The terms used herein generally have their usual meaning in the art, within the context of the present disclosure, and in a particular context, where each term is used. Some terms used to describe this disclosure will be described below or elsewhere herein to provide additional guidance to those skilled in the art with respect to the description of this disclosure. For convenience, some terms may be highlighted using, for example, italics and / or quotation marks. The use of highlights does not affect the scope and meaning of the term. That is, the scope and meaning of a term is the same in the same context, whether it is highlighted or not. It will be understood that the same can be said in more than one way.

Therefore, alternative wording and synonyms may be used for any one or more of the terms described herein. Nor should there be any particular importance as to whether the term is detailed or explained herein. Synonyms for some terms are given. The description of one or more synonyms does not preclude the use of other synonyms. The use of examples anywhere in the specification, including examples of any of the terms described herein, is merely exemplary and is either disclosed or exemplified herein. Does not limit the scope and meaning of the terms. Similarly, the present disclosure is not limited to the various embodiments given herein.
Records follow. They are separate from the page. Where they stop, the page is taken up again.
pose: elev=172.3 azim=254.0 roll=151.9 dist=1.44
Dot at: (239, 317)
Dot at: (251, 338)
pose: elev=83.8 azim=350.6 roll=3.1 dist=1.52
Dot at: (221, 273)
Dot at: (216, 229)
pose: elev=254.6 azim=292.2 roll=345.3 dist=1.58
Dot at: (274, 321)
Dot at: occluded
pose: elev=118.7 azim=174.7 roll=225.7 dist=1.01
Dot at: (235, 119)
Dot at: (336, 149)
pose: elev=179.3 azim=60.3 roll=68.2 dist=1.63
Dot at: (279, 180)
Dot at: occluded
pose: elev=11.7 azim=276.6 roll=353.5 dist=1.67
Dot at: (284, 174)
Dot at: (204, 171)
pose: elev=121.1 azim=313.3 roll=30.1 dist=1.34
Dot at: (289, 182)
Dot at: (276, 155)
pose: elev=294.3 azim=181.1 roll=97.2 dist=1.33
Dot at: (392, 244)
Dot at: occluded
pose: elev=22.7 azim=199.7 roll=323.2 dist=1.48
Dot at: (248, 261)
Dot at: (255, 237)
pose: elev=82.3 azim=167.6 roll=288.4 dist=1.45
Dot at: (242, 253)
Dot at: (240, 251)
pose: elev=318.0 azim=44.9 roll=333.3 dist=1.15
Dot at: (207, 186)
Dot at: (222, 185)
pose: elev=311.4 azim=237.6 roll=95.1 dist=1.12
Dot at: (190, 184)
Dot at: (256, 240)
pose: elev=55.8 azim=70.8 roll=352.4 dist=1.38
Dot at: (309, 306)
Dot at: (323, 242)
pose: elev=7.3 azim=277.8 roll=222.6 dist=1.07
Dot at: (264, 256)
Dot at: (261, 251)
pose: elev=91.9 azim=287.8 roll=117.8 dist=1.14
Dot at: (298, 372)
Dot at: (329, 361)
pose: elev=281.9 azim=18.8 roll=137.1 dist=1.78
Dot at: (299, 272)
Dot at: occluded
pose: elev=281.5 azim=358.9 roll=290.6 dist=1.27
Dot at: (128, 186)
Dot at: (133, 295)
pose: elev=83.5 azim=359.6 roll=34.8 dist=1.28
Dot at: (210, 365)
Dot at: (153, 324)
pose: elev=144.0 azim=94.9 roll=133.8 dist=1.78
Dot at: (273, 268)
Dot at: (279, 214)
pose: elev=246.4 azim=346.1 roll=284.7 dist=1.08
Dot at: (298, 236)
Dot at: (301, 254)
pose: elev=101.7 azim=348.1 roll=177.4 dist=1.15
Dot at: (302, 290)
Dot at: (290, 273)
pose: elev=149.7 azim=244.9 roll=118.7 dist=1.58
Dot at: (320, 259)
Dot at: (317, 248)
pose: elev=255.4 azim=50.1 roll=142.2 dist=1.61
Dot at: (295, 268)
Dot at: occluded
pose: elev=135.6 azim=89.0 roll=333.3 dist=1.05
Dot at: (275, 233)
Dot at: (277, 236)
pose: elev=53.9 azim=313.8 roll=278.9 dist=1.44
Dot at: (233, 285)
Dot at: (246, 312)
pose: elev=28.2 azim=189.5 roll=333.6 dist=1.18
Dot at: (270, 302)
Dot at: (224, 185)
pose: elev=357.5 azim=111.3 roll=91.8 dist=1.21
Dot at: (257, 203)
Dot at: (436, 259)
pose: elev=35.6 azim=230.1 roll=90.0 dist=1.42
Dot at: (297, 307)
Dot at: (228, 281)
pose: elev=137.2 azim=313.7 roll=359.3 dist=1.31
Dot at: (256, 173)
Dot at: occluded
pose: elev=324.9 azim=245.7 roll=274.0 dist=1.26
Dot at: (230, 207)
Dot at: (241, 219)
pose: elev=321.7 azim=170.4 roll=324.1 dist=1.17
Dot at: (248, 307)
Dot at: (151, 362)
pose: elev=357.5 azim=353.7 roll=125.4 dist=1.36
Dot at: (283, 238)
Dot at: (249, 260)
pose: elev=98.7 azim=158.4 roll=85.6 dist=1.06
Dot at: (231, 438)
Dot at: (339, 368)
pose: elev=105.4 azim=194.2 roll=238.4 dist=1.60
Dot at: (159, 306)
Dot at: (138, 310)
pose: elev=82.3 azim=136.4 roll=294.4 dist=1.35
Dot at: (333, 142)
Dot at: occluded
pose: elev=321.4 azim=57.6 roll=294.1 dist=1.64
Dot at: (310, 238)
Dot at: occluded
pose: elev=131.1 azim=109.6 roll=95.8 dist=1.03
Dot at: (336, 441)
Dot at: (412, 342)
Without further limiting the scope of this disclosure, examples of instruments, devices, methods and related results thereof according to embodiments of the present disclosure are given below. Please note that titles or subtitles may be used in the examples for the convenience of the reader and should never limit the scope of this disclosure. Unless otherwise defined, all technical and scientific terms used herein have the same meaning as commonly understood by those skilled in the art to which this disclosure relates. In case of inconsistency, this document, including the definition, controls.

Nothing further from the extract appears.